Try it:
In the records below, find the line containing "#### MusicPlayer 화면" and retype it and every line after it exactly, adding nothing.

Source data:
———
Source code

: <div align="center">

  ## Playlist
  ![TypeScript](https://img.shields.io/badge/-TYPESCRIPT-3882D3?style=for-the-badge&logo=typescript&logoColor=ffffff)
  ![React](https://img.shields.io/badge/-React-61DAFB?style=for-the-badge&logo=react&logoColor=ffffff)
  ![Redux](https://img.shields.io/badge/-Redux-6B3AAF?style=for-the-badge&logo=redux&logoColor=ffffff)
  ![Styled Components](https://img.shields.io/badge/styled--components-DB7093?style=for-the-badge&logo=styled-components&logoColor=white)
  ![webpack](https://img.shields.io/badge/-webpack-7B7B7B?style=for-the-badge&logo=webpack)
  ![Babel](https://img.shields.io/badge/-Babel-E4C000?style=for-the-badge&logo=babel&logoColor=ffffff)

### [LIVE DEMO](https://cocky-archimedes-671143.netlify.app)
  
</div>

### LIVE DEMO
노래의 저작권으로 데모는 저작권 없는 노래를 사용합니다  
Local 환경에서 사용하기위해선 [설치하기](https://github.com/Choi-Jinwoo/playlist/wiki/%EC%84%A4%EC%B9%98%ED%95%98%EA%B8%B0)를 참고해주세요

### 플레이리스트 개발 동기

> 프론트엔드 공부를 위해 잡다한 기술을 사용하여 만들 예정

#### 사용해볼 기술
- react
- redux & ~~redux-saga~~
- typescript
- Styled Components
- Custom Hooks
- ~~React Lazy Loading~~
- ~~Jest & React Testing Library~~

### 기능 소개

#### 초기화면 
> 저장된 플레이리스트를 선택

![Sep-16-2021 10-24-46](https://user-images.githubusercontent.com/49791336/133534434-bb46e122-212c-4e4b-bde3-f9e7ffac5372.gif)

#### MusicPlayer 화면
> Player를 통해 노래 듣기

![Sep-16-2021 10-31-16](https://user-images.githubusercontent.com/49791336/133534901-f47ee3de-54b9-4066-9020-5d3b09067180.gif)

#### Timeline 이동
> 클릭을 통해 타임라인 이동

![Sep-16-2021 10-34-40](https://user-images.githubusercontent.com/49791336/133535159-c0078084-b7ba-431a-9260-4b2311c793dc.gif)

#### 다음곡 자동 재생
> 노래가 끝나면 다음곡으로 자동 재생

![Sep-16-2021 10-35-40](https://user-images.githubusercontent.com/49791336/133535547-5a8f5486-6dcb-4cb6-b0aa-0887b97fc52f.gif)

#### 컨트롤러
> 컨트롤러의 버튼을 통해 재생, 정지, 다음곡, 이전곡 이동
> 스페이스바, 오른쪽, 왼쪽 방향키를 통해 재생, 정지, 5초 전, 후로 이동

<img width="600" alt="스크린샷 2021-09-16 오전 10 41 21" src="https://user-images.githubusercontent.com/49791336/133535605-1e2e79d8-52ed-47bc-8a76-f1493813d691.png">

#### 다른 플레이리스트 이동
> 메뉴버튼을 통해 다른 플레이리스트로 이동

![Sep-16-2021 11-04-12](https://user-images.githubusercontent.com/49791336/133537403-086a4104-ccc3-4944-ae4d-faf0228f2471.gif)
———
Task answer:
#### MusicPlayer 화면
> Player를 통해 노래 듣기

![Sep-16-2021 10-31-16](https://user-images.githubusercontent.com/49791336/133534901-f47ee3de-54b9-4066-9020-5d3b09067180.gif)

#### Timeline 이동
> 클릭을 통해 타임라인 이동

![Sep-16-2021 10-34-40](https://user-images.githubusercontent.com/49791336/133535159-c0078084-b7ba-431a-9260-4b2311c793dc.gif)

#### 다음곡 자동 재생
> 노래가 끝나면 다음곡으로 자동 재생

![Sep-16-2021 10-35-40](https://user-images.githubusercontent.com/49791336/133535547-5a8f5486-6dcb-4cb6-b0aa-0887b97fc52f.gif)

#### 컨트롤러
> 컨트롤러의 버튼을 통해 재생, 정지, 다음곡, 이전곡 이동
> 스페이스바, 오른쪽, 왼쪽 방향키를 통해 재생, 정지, 5초 전, 후로 이동

<img width="600" alt="스크린샷 2021-09-16 오전 10 41 21" src="https://user-images.githubusercontent.com/49791336/133535605-1e2e79d8-52ed-47bc-8a76-f1493813d691.png">

#### 다른 플레이리스트 이동
> 메뉴버튼을 통해 다른 플레이리스트로 이동

![Sep-16-2021 11-04-12](https://user-images.githubusercontent.com/49791336/133537403-086a4104-ccc3-4944-ae4d-faf0228f2471.gif)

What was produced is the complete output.